-- Data supplied --
───

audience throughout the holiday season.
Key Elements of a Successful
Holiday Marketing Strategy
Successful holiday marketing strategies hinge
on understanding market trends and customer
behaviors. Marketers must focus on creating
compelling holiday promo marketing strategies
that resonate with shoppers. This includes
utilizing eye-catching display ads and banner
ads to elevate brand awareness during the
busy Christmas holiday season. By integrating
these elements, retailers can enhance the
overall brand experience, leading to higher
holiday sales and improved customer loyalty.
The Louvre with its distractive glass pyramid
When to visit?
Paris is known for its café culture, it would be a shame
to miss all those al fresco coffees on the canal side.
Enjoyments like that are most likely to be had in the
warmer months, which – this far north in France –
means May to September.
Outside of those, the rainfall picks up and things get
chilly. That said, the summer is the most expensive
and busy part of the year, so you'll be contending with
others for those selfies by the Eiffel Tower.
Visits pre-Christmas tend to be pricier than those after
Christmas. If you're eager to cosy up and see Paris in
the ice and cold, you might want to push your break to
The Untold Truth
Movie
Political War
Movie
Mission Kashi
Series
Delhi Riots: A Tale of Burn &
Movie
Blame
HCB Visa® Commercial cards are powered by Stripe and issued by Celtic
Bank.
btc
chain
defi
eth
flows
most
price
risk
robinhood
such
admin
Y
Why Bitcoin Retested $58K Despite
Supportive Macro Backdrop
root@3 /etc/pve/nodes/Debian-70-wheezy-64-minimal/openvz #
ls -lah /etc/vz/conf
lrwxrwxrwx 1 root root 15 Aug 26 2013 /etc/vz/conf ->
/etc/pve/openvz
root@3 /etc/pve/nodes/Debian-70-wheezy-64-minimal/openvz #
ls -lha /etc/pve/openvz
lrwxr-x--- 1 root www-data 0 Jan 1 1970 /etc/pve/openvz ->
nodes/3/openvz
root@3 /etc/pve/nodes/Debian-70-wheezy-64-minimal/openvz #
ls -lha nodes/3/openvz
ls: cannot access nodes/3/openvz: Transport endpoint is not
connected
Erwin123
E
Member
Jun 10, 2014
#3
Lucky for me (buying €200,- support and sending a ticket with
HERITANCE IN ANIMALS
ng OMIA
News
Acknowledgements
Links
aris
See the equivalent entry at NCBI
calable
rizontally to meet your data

───

Each entry above needs to be output exactly as written.

audience throughout the holiday season.
Key Elements of a Successful
Holiday Marketing Strategy
Successful holiday marketing strategies hinge
on understanding market trends and customer
behaviors. Marketers must focus on creating
compelling holiday promo marketing strategies
that resonate with shoppers. This includes
utilizing eye-catching display ads and banner
ads to elevate brand awareness during the
busy Christmas holiday season. By integrating
these elements, retailers can enhance the
overall brand experience, leading to higher
holiday sales and improved customer loyalty.
The Louvre with its distractive glass pyramid
When to visit?
Paris is known for its café culture, it would be a shame
to miss all those al fresco coffees on the canal side.
Enjoyments like that are most likely to be had in the
warmer months, which – this far north in France –
means May to September.
Outside of those, the rainfall picks up and things get
chilly. That said, the summer is the most expensive
and busy part of the year, so you'll be contending with
others for those selfies by the Eiffel Tower.
Visits pre-Christmas tend to be pricier than those after
Christmas. If you're eager to cosy up and see Paris in
the ice and cold, you might want to push your break to
The Untold Truth
Movie
Political War
Movie
Mission Kashi
Series
Delhi Riots: A Tale of Burn &
Movie
Blame
HCB Visa® Commercial cards are powered by Stripe and issued by Celtic
Bank.
btc
chain
defi
eth
flows
most
price
risk
robinhood
such
admin
Y
Why Bitcoin Retested $58K Despite
Supportive Macro Backdrop
root@3 /etc/pve/nodes/Debian-70-wheezy-64-minimal/openvz #
ls -lah /etc/vz/conf
lrwxrwxrwx 1 root root 15 Aug 26 2013 /etc/vz/conf ->
/etc/pve/openvz
root@3 /etc/pve/nodes/Debian-70-wheezy-64-minimal/openvz #
ls -lha /etc/pve/openvz
lrwxr-x--- 1 root www-data 0 Jan 1 1970 /etc/pve/openvz ->
nodes/3/openvz
root@3 /etc/pve/nodes/Debian-70-wheezy-64-minimal/openvz #
ls -lha nodes/3/openvz
ls: cannot access nodes/3/openvz: Transport endpoint is not
connected
Erwin123
E
Member
Jun 10, 2014
#3
Lucky for me (buying €200,- support and sending a ticket with
HERITANCE IN ANIMALS
ng OMIA
News
Acknowledgements
Links
aris
See the equivalent entry at NCBI
calable
rizontally to meet your data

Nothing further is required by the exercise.